- Battle of the Sama Forest: Part of Mali War
| Date | July 16, 2015 |
| Location | Sama Forest, Sikasso Region, Mali |
| Result | Malian victory |

Belligerents
- Mali Mali Armed Forces; ;: Khalid ibn Walid katiba

Units involved
- Malian Army 33rd Parachute Commando Regiment; ;: Unknown

Casualties and losses
- 2 injured: 5 killed 21 arrested

= Battle of the Sama Forest =

On July 16, 2015, the Malian army raided a jihadist base in the Sama Forest, in southern Mali's Sikasso Region. The raid is one of the few confrontations between jihadists and the Malian army in southern Mali, and marked the end of the Khalid ibn Walid katiba and jihadist expansion in southern Mali.

== Background ==
In 2015, Ansar Dine, a Malian jihadist group usually based in the north of the country, attempted to expand southwards and create a new front in southern Mali's Sikasso Region. On June 10, 2015, the Ansar Dine-affiliated katiba Khalid ibn Walid katiba attacked a Malian gendarmerie post in Misséni on the Ivorian border, killing one gendarme, torching vehicles, and raising their black flag over the camp. The second ever attack in Sikasso region occurred on June 28, when Ansar Dine-affiliated men captured the town of Fakola with no resistance, and retreated after a few hours.

In July, more jihadists were captured headed southwards. An emissary of Ansar Dine commander Iyad Ag Ghaly was captured on July 9 near Bamako, and on July 13, twenty suspected jihadist recruits were arrested on a bus headed from Côte d'Ivoire into Mali. The suspects included thirteen Mauritanians, two Malians, two French, and two Franco-Malian dual nationals. Most were members of the Dawa sect of Islam.

== Battle ==
After the attacks in June, the Malian Army began combing operations in Sikasso, especially in the Sama Forest close to the Ivorian border. On July 16, intelligence from locals led Malian forces to a jihadist base in the forest. Two offensives were carried out by the 33rd Parachute Commando Regiment, considered an elite unit of the Malian army, and they captured weapons and equipment from the camp. Many of the jihadists ere killed or fled.

The jihadists reportedly were from Ansar Dine and Katiba Macina and the "barefoot" sect. Souleymane Keita, the founder of the Khalid ibn Walid katiba, fled to Guinea.

== Aftermath ==
While the Malian government did not release a statement about the battle, French news agencies reported the injuries of two Malian soldiers.
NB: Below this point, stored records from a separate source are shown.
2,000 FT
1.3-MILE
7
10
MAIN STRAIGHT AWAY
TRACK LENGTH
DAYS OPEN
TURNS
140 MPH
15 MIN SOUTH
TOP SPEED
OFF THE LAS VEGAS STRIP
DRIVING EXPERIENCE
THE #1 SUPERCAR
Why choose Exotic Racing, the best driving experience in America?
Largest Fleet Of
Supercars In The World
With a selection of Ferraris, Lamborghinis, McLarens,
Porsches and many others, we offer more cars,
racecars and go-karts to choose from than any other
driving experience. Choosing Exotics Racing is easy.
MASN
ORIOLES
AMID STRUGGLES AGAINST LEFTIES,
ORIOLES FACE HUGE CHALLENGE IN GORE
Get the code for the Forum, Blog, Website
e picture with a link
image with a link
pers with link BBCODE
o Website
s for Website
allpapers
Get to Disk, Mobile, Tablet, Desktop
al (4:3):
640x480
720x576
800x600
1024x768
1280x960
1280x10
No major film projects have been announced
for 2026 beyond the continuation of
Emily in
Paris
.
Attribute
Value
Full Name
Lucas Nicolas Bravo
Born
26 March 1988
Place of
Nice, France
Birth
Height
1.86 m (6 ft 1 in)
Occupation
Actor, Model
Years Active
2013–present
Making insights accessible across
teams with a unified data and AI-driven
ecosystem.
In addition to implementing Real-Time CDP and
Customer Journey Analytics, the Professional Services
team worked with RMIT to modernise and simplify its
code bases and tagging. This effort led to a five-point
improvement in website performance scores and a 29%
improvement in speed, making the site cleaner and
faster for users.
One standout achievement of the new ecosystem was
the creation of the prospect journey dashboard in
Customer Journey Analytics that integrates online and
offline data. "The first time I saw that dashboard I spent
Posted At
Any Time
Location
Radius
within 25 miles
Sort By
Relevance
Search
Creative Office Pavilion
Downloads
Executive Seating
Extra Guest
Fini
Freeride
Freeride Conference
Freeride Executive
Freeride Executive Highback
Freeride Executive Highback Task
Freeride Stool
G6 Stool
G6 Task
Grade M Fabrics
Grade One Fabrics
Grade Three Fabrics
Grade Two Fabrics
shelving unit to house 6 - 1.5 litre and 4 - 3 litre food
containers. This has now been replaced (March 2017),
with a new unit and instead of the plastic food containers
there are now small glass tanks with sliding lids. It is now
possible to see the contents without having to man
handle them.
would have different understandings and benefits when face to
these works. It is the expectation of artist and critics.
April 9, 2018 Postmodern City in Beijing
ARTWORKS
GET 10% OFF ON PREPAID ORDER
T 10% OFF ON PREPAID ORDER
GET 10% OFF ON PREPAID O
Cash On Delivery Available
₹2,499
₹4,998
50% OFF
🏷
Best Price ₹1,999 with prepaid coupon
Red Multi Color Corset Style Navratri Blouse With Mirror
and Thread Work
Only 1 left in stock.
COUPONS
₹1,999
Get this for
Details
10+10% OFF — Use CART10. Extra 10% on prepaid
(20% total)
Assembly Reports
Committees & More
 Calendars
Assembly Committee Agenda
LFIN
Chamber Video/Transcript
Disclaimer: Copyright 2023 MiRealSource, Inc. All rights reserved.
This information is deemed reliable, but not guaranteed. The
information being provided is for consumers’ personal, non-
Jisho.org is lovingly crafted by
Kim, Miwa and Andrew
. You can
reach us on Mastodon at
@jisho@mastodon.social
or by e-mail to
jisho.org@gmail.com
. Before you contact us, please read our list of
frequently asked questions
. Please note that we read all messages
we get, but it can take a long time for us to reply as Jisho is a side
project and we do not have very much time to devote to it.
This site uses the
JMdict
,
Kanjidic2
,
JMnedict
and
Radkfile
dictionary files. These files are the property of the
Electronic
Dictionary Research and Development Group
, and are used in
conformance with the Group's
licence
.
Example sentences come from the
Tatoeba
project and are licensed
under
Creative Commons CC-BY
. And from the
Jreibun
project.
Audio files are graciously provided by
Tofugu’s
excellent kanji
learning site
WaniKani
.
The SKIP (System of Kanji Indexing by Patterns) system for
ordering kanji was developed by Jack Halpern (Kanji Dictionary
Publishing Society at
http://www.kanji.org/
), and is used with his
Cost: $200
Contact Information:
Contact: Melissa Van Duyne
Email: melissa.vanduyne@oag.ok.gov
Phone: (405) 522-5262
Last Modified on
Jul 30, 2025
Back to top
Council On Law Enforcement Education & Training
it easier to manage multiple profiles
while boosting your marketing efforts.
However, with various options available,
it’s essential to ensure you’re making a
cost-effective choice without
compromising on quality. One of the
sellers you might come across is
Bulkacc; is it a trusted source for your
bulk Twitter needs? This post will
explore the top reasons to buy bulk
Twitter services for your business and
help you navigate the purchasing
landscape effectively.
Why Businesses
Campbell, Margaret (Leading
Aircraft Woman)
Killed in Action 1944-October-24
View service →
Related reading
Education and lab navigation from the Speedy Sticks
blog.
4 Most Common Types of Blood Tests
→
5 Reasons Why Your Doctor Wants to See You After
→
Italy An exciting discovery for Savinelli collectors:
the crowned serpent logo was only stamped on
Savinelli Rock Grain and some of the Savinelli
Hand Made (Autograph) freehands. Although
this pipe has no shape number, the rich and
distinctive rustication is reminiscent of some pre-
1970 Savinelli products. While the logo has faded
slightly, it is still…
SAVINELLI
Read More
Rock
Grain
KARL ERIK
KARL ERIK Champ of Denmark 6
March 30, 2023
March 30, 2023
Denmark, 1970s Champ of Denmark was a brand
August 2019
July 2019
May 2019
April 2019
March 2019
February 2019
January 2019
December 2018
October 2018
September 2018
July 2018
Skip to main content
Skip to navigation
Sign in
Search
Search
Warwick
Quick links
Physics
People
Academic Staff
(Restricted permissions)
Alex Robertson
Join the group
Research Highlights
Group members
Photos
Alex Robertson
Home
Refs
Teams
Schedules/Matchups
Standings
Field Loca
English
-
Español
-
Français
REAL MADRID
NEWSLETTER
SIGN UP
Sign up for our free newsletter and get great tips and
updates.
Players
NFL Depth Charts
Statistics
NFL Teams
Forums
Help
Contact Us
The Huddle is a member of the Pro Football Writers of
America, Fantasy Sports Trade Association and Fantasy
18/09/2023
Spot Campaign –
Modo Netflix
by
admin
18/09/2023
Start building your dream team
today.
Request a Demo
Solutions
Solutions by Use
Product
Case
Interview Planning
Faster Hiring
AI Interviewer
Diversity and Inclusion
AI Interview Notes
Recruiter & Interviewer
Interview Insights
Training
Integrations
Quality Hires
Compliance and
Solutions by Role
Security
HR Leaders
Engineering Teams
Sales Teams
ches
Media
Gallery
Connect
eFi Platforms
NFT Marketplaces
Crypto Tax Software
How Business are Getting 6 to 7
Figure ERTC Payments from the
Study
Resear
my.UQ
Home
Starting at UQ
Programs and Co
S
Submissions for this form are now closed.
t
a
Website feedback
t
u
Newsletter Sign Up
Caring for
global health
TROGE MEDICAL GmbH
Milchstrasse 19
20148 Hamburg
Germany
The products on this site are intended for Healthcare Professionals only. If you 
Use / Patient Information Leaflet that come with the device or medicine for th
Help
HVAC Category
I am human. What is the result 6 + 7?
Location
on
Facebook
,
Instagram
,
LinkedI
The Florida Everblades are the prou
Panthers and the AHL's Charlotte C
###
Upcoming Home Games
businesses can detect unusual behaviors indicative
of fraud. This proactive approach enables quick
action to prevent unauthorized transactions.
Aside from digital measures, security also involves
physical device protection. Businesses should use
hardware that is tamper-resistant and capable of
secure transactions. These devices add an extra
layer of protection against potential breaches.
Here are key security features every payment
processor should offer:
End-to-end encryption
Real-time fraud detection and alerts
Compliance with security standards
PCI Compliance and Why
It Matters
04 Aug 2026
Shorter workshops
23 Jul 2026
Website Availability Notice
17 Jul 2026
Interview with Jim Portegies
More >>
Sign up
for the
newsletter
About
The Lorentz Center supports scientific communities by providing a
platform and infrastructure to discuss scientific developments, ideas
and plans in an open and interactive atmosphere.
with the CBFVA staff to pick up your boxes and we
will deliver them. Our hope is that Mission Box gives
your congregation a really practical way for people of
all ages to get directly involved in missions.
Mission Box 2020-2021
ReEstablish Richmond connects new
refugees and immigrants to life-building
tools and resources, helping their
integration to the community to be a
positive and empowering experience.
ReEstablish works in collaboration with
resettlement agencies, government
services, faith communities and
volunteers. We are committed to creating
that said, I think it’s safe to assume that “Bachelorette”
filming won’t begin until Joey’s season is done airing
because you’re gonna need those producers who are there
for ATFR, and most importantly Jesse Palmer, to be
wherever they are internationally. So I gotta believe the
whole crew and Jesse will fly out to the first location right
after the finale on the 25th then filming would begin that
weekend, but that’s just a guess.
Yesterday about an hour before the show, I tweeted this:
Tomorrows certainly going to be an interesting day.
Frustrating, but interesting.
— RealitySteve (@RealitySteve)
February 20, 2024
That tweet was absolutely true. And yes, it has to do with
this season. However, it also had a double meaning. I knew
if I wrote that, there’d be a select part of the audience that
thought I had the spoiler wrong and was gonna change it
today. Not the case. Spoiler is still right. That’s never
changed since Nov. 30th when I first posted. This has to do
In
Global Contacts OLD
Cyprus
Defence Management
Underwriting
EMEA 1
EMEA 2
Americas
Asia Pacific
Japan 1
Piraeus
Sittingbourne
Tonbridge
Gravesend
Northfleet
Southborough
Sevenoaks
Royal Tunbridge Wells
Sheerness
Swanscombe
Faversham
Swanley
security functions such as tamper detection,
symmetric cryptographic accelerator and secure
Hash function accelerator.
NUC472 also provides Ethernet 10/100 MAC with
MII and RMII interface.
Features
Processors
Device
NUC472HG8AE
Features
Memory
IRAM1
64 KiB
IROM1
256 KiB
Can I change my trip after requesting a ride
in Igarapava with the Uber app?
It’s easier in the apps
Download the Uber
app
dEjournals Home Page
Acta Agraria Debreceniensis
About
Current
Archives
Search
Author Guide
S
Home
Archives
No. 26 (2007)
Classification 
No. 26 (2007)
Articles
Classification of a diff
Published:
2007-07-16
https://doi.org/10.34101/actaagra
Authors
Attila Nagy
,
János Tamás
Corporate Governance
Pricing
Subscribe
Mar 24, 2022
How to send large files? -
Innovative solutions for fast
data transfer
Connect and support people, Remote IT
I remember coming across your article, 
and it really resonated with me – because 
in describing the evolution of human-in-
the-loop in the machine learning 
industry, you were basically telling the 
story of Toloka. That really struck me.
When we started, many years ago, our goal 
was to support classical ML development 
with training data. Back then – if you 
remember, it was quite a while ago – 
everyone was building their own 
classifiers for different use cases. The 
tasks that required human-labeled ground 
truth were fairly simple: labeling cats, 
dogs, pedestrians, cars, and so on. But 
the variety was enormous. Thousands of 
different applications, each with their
Ten jihadists were killed and ten were captured, according to the BBC, and Studio Tamani claimed the deaths of thirty fighters and fifteen taken prisoner. Jeune Afrique later reported that the katiba had thirty fighters, according to a Malian military official. Five of those were killed, fourteen were captured by Malian forces, and seven were arrested by Ivorian forces.